▶ **Exercise requirements**
Each entry needs to be reproduced verbatim.

(Stored data)
■ ■ ■ ■
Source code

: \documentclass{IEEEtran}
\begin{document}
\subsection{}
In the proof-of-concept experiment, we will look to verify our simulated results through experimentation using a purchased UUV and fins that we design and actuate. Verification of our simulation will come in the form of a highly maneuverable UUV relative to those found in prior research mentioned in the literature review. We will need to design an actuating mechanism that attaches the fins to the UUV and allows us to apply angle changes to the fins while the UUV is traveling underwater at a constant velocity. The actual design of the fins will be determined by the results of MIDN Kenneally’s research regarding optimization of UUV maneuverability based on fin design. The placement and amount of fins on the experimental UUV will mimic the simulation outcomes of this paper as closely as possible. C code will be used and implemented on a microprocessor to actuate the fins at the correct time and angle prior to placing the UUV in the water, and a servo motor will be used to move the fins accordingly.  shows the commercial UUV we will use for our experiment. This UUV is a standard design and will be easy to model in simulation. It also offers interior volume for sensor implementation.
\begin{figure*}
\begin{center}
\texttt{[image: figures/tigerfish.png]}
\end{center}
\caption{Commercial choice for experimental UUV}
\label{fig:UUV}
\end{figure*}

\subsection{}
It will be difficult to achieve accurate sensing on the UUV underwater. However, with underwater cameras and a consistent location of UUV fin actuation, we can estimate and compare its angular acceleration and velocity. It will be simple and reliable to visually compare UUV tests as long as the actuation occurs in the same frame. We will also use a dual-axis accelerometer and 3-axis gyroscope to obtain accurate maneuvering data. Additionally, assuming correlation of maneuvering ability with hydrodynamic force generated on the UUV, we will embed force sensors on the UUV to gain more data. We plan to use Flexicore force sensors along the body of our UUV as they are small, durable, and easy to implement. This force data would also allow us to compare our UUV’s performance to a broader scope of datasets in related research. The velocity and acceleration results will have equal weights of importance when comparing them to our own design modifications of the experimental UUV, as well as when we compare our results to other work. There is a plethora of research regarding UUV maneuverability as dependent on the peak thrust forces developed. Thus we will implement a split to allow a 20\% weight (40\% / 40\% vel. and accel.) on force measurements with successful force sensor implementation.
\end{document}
■ ■ ■ ■
▶ **Output of the task**
Source code

: \documentclass{IEEEtran}
\begin{document}
\subsection{}
In the proof-of-concept experiment, we will look to verify our simulated results through experimentation using a purchased UUV and fins that we design and actuate. Verification of our simulation will come in the form of a highly maneuverable UUV relative to those found in prior research mentioned in the literature review. We will need to design an actuating mechanism that attaches the fins to the UUV and allows us to apply angle changes to the fins while the UUV is traveling underwater at a constant velocity. The actual design of the fins will be determined by the results of MIDN Kenneally’s research regarding optimization of UUV maneuverability based on fin design. The placement and amount of fins on the experimental UUV will mimic the simulation outcomes of this paper as closely as possible. C code will be used and implemented on a microprocessor to actuate the fins at the correct time and angle prior to placing the UUV in the water, and a servo motor will be used to move the fins accordingly.  shows the commercial UUV we will use for our experiment. This UUV is a standard design and will be easy to model in simulation. It also offers interior volume for sensor implementation.
\begin{figure*}
\begin{center}
\texttt{[image: figures/tigerfish.png]}
\end{center}
\caption{Commercial choice for experimental UUV}
\label{fig:UUV}
\end{figure*}

\subsection{}
It will be difficult to achieve accurate sensing on the UUV underwater. However, with underwater cameras and a consistent location of UUV fin actuation, we can estimate and compare its angular acceleration and velocity. It will be simple and reliable to visually compare UUV tests as long as the actuation occurs in the same frame. We will also use a dual-axis accelerometer and 3-axis gyroscope to obtain accurate maneuvering data. Additionally, assuming correlation of maneuvering ability with hydrodynamic force generated on the UUV, we will embed force sensors on the UUV to gain more data. We plan to use Flexicore force sensors along the body of our UUV as they are small, durable, and easy to implement. This force data would also allow us to compare our UUV’s performance to a broader scope of datasets in related research. The velocity and acceleration results will have equal weights of importance when comparing them to our own design modifications of the experimental UUV, as well as when we compare our results to other work. There is a plethora of research regarding UUV maneuverability as dependent on the peak thrust forces developed. Thus we will implement a split to allow a 20\% weight (40\% / 40\% vel. and accel.) on force measurements with successful force sensor implementation.
\end{document}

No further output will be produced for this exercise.